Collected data
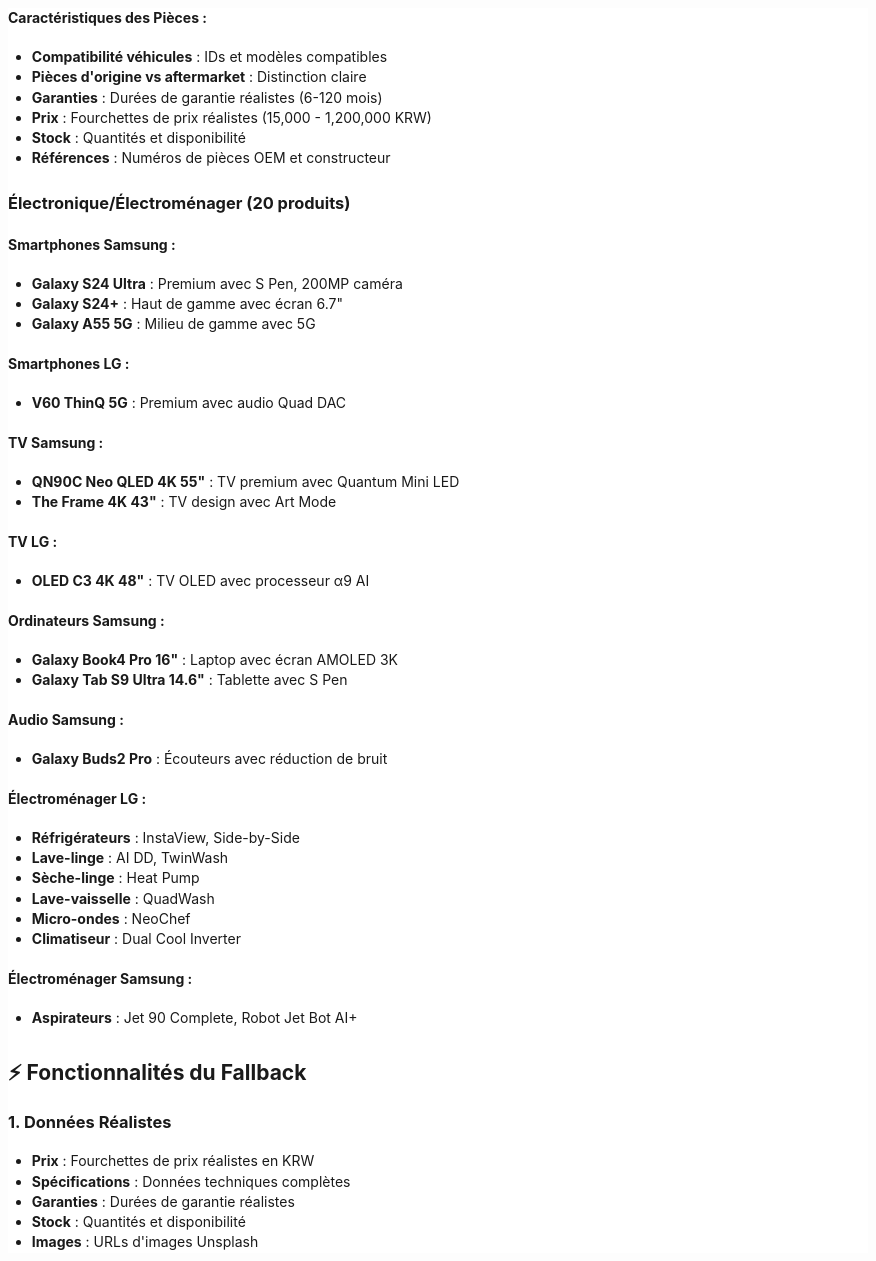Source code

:#### **Caractéristiques des Pièces :**
- **Compatibilité véhicules** : IDs et modèles compatibles
- **Pièces d'origine vs aftermarket** : Distinction claire
- **Garanties** : Durées de garantie réalistes (6-120 mois)
- **Prix** : Fourchettes de prix réalistes (15,000 - 1,200,000 KRW)
- **Stock** : Quantités et disponibilité
- **Références** : Numéros de pièces OEM et constructeur

### **Électronique/Électroménager (20 produits)**

#### **Smartphones Samsung :**
- **Galaxy S24 Ultra** : Premium avec S Pen, 200MP caméra
- **Galaxy S24+** : Haut de gamme avec écran 6.7"
- **Galaxy A55 5G** : Milieu de gamme avec 5G

#### **Smartphones LG :**
- **V60 ThinQ 5G** : Premium avec audio Quad DAC

#### **TV Samsung :**
- **QN90C Neo QLED 4K 55"** : TV premium avec Quantum Mini LED
- **The Frame 4K 43"** : TV design avec Art Mode

#### **TV LG :**
- **OLED C3 4K 48"** : TV OLED avec processeur α9 AI

#### **Ordinateurs Samsung :**
- **Galaxy Book4 Pro 16"** : Laptop avec écran AMOLED 3K
- **Galaxy Tab S9 Ultra 14.6"** : Tablette avec S Pen

#### **Audio Samsung :**
- **Galaxy Buds2 Pro** : Écouteurs avec réduction de bruit

#### **Électroménager LG :**
- **Réfrigérateurs** : InstaView, Side-by-Side
- **Lave-linge** : AI DD, TwinWash
- **Sèche-linge** : Heat Pump
- **Lave-vaisselle** : QuadWash
- **Micro-ondes** : NeoChef
- **Climatiseur** : Dual Cool Inverter

#### **Électroménager Samsung :**
- **Aspirateurs** : Jet 90 Complete, Robot Jet Bot AI+

## ⚡ Fonctionnalités du Fallback

### **1. Données Réalistes**
- **Prix** : Fourchettes de prix réalistes en KRW
- **Spécifications** : Données techniques complètes
- **Garanties** : Durées de garantie réalistes
- **Stock** : Quantités et disponibilité
- **Images** : URLs d'images Unsplash
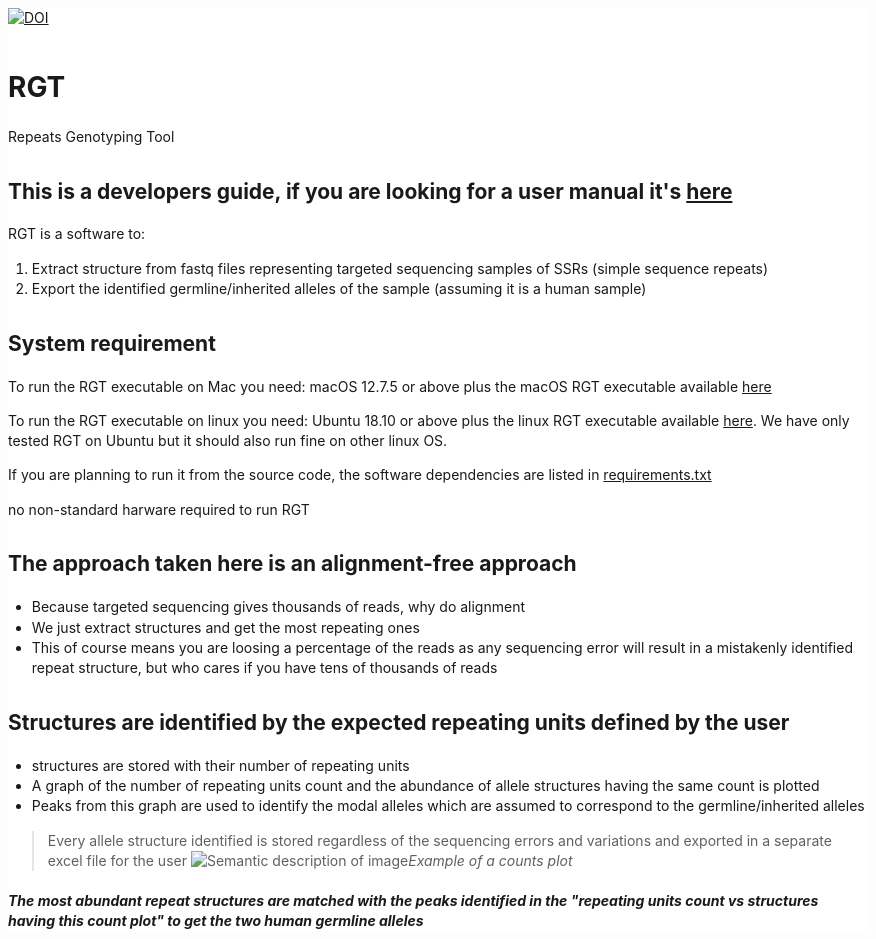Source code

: [![DOI](https://zenodo.org/badge/187811748.svg)](https://doi.org/10.5281/zenodo.14865580)

# RGT
Repeats Genotyping Tool

## This is a developers guide, if you are looking for a user manual it's [here](https://github.com/hossam26644/RGT/wiki)

RGT is a software to:
1. Extract structure from fastq files representing targeted sequencing samples of SSRs (simple sequence repeats)
2. Export the identified germline/inherited alleles of the sample (assuming it is a human sample)

## System requirement
To run the RGT executable on Mac you need: macOS 12.7.5 or above plus the macOS RGT executable available [here](https://sourceforge.net/projects/rgt/files/macOS/)

To run the RGT executable on linux you need: Ubuntu 18.10 or above plus the linux RGT executable available [here](https://sourceforge.net/projects/rgt/files/Linux/). We have only tested RGT on Ubuntu but it should also run fine on other linux OS.

If you are planning to run it from the source code, the software dependencies are listed in [requirements.txt](https://github.com/hossam26644/RGT/blob/master/requirements.txt)

no non-standard harware required to run RGT

## The approach taken here is an alignment-free approach
* Because targeted sequencing gives thousands of reads, why do alignment
* We just extract structures and get the most repeating ones
* This of course means you are loosing a percentage of the reads as any sequencing error will result in a mistakenly identified repeat structure, but who cares if you have tens of thousands of reads

## Structures are identified by the expected repeating units defined by the user
* structures are stored with their number of repeating units
* A graph of the number of repeating units count and the abundance of allele structures having the same count is plotted
* Peaks from this graph are used to identify the modal alleles which are assumed to correspond to the germline/inherited alleles

> Every allele structure identified is stored regardless of the sequencing errors and variations and exported in a separate excel file for the user
![Semantic description of image](https://github.com/hossam26644/RGT/blob/enh/pep8/ImagesForReadme/CountsPlot.png "Example of a a counts plot")*Example of a counts plot*
##### The most abundant repeat structures are matched with the peaks identified in the "repeating units count vs structures having this count plot" to get the two human germline alleles

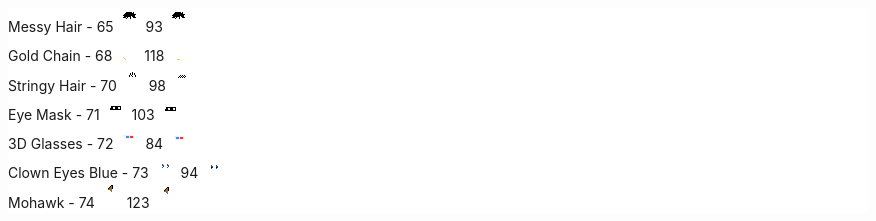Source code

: Messy Hair         - 65 ![](i/065-messy_hair.png) 93 ![](i/093-messy_hair.png) <br>
Gold Chain         - 68 ![](i/068-gold_chain.png) 118 ![](i/118-gold_chain.png) <br>
Stringy Hair       - 70 ![](i/070-stringy_hair.png) 98 ![](i/098-stringy_hair.png) <br>
Eye Mask           - 71 ![](i/071-eye_mask.png) 103 ![](i/103-eye_mask.png) <br>
3D Glasses         - 72 ![](i/072-3d_glasses.png) 84 ![](i/084-3d_glasses.png) <br>
Clown Eyes Blue    - 73 ![](i/073-clown_eyes_blue.png) 94 ![](i/094-clown_eyes_blue.png) <br>
Mohawk             - 74 ![](i/074-mohawk.png) 123 ![](i/123-mohawk.png) <br>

Required work:
Pull out the lines above in which the word "from" appears.

Answer below:
1. Extract structure from fastq files representing targeted sequencing samples of SSRs (simple sequence repeats)
If you are planning to run it from the source code, the software dependencies are listed in [requirements.txt](https://github.com/hossam26644/RGT/blob/master/requirements.txt)
* Peaks from this graph are used to identify the modal alleles which are assumed to correspond to the germline/inherited alleles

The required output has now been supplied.